In Lawrence Wechsler’s biography of Robert Irwin, Seeing is Forgetting the Name of the Thing One Sees, Irwin says:

In my years…as a teacher, I’ve seen it over and over again. It’s the kids with the greatest facility who can run up against the biggest problems. You are the best in your class without even trying, which is the best way to learn nothing…The not-so-facile kid just plugs along, every step is a working step, and he comes to the twentieth step and it’s just another step. But facility is a funny thing—it takes you way up, you soar, and you look like you’re really doing something—but at a certain point you go as far as you can with facility, and then you hit the big questions. And for you, who’ve never been pressed, that can present a huge roadblock. I’ve seen a lot of kids get waylaid at this point…
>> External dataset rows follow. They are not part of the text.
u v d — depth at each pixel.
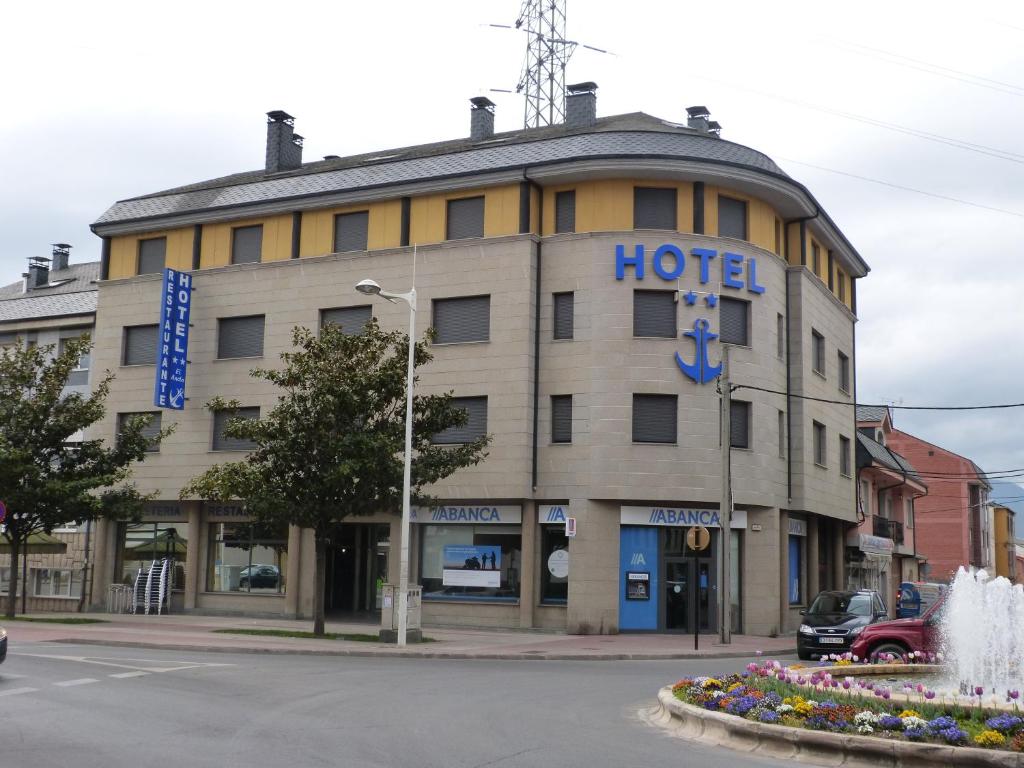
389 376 25.42
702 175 30.27
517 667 19.84
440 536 31.33
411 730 11.19
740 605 30.47
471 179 31.09
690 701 12.30
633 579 29.28
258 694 14.08
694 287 29.91
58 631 25.20
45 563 37.75
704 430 29.45
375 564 32.47
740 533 30.81
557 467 29.56
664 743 10.80
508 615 29.97
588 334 29.62
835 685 12.68
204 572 34.44
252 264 34.16
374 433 25.25
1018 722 9.98
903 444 72.25
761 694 11.89
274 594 33.41
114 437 35.62
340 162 39.09
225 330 34.72
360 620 32.03
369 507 25.78
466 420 26.62
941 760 9.07
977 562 72.69
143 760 9.09
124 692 13.82
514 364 29.95
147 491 34.72
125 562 35.75
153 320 35.84
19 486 29.25
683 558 29.80
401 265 31.88
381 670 18.14
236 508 34.19
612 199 30.28
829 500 36.06
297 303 33.31
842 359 39.91
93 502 29.30
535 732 11.31
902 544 51.91
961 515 70.38
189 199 36.00
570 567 29.02
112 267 37.00
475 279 30.78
I’m convinced children are best served when the quality of their effort is applauded, rather than their success. ("The process is the reality," as Samuel Johnson said.) And because there’s a Times article to back up every opinion, here’s Praise Children for Effort, Not Intelligence, Study Says, from 1998.


June 25, 2008
James Turrell's Roden Crater

Thanks to “Pretty Lady,” “Spatula,” and CAP for comments on my last Whitney post that are worthy of being posts in themselves. While, CAP, I was perhaps too casual in saying “anything can be art,” I actually do believe that, at this point in time, anything someone makes or designates can be (note I said can be, not should be) considered art, and that recognizing this was a necessary step to get us away from the painting-on-a-wall, sculpture-on-a-pedestal mindset that pervaded the first half of the 20th century. I do not agree with “Spatula” that “we have gone too far in deconstruction” since I’m one who delights in art that uses an economy of means (Irwin, Turrell, Eliasson, and a moment of silence in a Sigur Ros concert) to achieve great ends.

However along with deconstruction, we lost our ability to discern. We went rollicking off in the other direction, making deconstruction an excuse for sloppy thinking, sloppy execution, sloppy everything. And I lay much of the blame for this on the proliferation of art schools who profit by making everybody think art is easier than it is, who in order to exist, need the majority of students to come away with a positive experience. I remember a final graduate crit at SVA, when I said to a student about her sculpture, “There’s a lifetime of work to be mined from this”—thinking that I was giving her my highest praise—and she burst into tears because to her mind, she was finished. This was it. What, she’d have to do more?

However I believe the resounding failure of the Whitney Biennial marks the beginning of the end of a too-long era. It goes along with the political scene. We want substance. As with the Iraq war, SUVs, and Froot Loops, we’re not inclined to think something is good for us just because the powers that be say it’s so. I’m encouraged by the fact that I’ve seen more good art in the past six months than in the last ten years put together—and that we’re having these conversations. Before when I saw stuff like Fritz Haeg's Animal Estates or the Whitney’s publicity I thought that I was the only one who thought it was ridiculous. It’s a relief to learn that I’m not alone.